Now, the Capitol Hill Cubans spy the fault line breaking at the possible campaign of Hillary Clinton, where the Democrat side of the Fanjul clan, Alfie’s, resides. But that’s not it at all.

The issue prying the remaining hard liners in Miami from the Fanjuls is that the Fanjuls will not wait while billions in business opportunities are being hammered out between the Cuban government and wealthy South Americans and European competitors. It’s not ideology that kept the Fanjuls from Cuba, it’s the fear of losing money now that there is money to be made.

Leaving the issue of the Castro regime to the side, the question is not when will the regime come to a close, but …when will the money spigot open?

It is open, now. The sign is not yet above the model unit, beckoning buyers, but insiders have already done their walk-thrus before the public is admitted.

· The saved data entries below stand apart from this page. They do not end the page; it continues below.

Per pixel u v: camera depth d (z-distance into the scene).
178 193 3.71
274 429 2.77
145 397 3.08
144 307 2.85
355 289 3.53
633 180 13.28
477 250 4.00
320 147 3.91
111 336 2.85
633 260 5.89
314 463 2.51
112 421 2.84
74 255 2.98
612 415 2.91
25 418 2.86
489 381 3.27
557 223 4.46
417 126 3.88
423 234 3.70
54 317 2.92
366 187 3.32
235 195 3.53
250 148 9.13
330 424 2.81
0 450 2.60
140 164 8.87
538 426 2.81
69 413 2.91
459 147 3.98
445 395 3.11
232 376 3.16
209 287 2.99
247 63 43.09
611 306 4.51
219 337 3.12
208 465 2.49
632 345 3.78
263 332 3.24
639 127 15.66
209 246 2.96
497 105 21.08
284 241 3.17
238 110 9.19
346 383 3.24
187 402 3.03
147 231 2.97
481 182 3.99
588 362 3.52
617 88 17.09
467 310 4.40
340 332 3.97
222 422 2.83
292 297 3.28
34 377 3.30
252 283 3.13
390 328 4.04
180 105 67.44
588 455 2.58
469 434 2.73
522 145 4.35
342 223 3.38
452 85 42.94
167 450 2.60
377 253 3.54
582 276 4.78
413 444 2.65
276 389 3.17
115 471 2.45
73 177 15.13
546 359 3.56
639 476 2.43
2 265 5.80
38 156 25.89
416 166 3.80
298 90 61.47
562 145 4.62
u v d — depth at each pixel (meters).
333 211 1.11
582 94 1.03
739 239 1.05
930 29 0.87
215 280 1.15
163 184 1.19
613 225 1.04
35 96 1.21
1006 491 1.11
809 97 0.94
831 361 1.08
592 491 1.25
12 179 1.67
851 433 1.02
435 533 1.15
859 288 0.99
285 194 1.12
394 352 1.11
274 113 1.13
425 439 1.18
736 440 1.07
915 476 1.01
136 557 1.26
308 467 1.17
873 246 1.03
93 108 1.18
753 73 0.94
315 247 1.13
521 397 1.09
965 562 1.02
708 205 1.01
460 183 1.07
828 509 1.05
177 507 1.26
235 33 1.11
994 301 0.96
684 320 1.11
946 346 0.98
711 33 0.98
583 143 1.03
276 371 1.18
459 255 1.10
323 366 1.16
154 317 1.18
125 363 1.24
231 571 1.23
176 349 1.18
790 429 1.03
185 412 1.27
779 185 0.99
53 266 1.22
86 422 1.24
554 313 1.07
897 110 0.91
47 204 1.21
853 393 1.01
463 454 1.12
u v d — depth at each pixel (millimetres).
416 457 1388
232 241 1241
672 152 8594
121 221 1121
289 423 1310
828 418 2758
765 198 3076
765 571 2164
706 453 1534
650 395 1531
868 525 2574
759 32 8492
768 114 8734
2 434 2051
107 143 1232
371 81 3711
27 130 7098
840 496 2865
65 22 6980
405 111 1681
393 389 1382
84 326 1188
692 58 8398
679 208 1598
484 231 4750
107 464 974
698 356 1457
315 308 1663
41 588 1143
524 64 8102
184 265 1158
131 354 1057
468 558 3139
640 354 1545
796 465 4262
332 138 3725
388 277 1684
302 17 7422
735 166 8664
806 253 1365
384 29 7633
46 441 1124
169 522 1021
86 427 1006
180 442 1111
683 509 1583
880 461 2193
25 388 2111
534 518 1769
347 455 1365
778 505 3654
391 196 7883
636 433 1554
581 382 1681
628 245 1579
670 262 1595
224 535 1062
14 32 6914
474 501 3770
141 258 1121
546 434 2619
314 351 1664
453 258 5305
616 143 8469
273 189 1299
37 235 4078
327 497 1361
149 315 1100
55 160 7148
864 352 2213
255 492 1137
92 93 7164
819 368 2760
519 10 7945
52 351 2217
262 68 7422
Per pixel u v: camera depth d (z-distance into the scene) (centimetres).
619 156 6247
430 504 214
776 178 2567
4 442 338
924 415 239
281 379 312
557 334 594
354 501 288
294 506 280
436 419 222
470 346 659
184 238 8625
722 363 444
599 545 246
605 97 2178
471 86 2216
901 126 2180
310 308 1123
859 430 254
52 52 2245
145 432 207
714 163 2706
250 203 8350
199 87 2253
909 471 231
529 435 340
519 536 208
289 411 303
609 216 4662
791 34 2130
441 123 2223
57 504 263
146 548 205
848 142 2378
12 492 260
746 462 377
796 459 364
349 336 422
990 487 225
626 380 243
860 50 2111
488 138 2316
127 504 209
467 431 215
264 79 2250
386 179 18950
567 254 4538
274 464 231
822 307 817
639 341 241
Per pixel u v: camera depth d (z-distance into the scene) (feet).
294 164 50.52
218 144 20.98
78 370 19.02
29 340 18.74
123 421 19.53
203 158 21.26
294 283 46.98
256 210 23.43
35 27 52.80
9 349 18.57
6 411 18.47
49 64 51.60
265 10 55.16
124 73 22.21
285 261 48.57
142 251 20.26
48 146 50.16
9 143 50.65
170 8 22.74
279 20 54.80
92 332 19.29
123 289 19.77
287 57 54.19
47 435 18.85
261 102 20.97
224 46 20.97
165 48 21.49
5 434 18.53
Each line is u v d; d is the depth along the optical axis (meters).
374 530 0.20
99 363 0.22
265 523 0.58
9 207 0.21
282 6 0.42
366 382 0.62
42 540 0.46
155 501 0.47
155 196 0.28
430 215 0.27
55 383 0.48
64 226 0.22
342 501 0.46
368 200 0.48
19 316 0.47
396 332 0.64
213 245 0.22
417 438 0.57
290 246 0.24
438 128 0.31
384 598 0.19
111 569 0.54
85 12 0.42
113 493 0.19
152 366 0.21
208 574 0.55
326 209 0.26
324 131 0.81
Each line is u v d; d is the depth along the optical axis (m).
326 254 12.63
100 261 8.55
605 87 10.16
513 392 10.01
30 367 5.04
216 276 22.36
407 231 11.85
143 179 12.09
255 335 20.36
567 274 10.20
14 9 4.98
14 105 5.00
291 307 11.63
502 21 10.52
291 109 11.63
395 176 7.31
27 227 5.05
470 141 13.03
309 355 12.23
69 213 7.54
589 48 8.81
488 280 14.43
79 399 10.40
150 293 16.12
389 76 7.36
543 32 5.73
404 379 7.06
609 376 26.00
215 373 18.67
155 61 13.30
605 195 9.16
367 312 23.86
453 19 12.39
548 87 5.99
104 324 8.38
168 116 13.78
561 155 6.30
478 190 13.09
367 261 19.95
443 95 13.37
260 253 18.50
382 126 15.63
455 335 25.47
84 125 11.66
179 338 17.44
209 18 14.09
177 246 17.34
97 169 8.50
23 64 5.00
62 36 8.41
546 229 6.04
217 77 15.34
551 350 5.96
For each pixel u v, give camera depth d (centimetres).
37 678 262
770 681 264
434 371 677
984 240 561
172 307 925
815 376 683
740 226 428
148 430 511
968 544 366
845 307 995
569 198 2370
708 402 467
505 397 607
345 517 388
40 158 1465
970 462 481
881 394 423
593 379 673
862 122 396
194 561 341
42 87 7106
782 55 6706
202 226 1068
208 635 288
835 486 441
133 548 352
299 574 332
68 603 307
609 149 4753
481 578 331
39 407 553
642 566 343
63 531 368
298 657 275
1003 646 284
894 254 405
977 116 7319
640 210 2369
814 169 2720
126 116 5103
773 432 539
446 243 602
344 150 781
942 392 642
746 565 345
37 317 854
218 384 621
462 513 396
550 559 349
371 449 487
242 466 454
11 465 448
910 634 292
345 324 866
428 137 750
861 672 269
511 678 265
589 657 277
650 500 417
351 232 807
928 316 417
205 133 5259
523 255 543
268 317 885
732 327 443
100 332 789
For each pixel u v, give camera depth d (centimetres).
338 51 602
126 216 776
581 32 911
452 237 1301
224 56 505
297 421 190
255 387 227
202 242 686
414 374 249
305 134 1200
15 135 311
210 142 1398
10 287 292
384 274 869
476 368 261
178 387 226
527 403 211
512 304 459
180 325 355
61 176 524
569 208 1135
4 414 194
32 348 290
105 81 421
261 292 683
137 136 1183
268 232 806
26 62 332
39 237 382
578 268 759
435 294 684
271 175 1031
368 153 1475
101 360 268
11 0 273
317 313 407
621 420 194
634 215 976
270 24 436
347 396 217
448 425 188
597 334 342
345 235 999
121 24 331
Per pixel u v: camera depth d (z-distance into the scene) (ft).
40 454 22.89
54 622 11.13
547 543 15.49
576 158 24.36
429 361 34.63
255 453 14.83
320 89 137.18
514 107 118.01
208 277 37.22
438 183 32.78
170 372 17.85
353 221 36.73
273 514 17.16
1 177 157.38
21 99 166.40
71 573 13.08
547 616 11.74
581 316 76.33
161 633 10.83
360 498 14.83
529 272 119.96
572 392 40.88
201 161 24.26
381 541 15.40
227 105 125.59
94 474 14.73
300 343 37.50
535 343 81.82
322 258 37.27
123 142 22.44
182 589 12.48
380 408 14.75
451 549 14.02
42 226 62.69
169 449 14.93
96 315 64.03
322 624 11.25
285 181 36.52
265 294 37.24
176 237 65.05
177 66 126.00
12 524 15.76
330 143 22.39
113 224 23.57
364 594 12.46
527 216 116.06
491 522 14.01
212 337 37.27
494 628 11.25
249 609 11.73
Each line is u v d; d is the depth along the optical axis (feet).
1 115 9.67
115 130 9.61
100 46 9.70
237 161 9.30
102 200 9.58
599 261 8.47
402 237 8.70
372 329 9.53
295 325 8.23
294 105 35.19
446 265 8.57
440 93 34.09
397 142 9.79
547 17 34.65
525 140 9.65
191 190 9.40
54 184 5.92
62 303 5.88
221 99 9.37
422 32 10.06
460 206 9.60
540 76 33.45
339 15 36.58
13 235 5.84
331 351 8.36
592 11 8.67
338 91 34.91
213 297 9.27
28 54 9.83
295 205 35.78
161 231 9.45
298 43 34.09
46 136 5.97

For an aging and dying generation of Cuban Americans, the enduring hope was for retribution and a swift execution of justice in Havana. Miami Cuban Americans would lead the charge. Instead of forcing change in Havana, anti-Castro hatreds primarily succeeded in mobilizing voting blocks in South Florida, ensuring a conservative GOP majority in the state legislature and a Congress that marched to the same syncopated downbeat as the upbeat in Havana. Meanwhile, a lot of money was made by Miami Cuban Americans controlling the levers of politics, of growth and development of suburbs and condo canyons, of privatization of government services and charter schools, while the Castros held on in Havana.

Today, the Castro brothers are fading faster than the conservative Cuban American lock on Miami politics. The Fanjuls, on the other hand, with their “30,000 foot view” do understand that history is moving.

So what the Fanjuls do, matters. The Washington Post story is like the wisp of smoke emerging from the Vatican chimney when the cardinals have made their decision on the next Pope.

Put another way: there is money and then there is real money. The very rich, like the sugar barons, are — as F. Scott Fitzgerald wrote in another context — “not like you and me.” The Fanjuls have excelled at manipulating governments in service of sugar profits in the United States. In the Everglades, they deploy the best black hats that money to delay Everglades restoration while tens of billions of taxpayer dollars are spent in work-arounds of lands in sugar production that need to be returned to fix the Everglades. There are always ways to make money from economic barriers. But when those hurdles are defeating profits — the way opposition to Castro in Miami is, today — the hurdles have to fall. It’s just business.

Here is what Capitol Hill Cubans will not write. For so many of the Miami Cuban American elite, the signal of the Fanjuls turning to Cuba is a shift as great as the state department declaring the cessation of hostilities and the return of the embassy to Havana.

What the Capitol Hill Cubans can’t ask and can’t answer, how big is the piece of the pie going to be for Miami Cuban American businessmen? That’s always  been the question they wanted to know. (I learned this in the 1990s, leading the battle against the conversion of a military base in South Florida bordering two national parks into a privatized commercial airport for the benefit of powerful Cuban American businessmen. They said it was for a “reliever airport” to Miami International. No, it was for a private and exclusive cargo airport to control the resupply of Cuba once the regime changed.)

For decades, Miami Cubans claimed to want the whole of Cuba, for “freedom and democracy”, knowing that they probably have to settle for less. But how much less? As the years ground on, with Mas Canosa gone and Fidel enfeebled, business interests from other parts of the world have gained traction. The port work, the infrastructure, the city center: the shovels are turning in Havana.

The Miami vise-grip of Cuban Americans on the “embargo” against Cuba is the theoretical analog of the decrepit, old fleet of 1955 Chevy sedans, held together with the same tenacity in Cuba. That fleet is being replaced on the streets of Havana with Toyotas, KIA, and Fiat, the same way as they have in Rangoon. Or Yangon. Whatever.

The Washington Post story and the instant reaction from the Capitol Hill Cubans couldn’t be more clear.  The Fanjuls want their piece of the action.  The game in Havana is, on. Let the scrambling of lesser mortals, begin.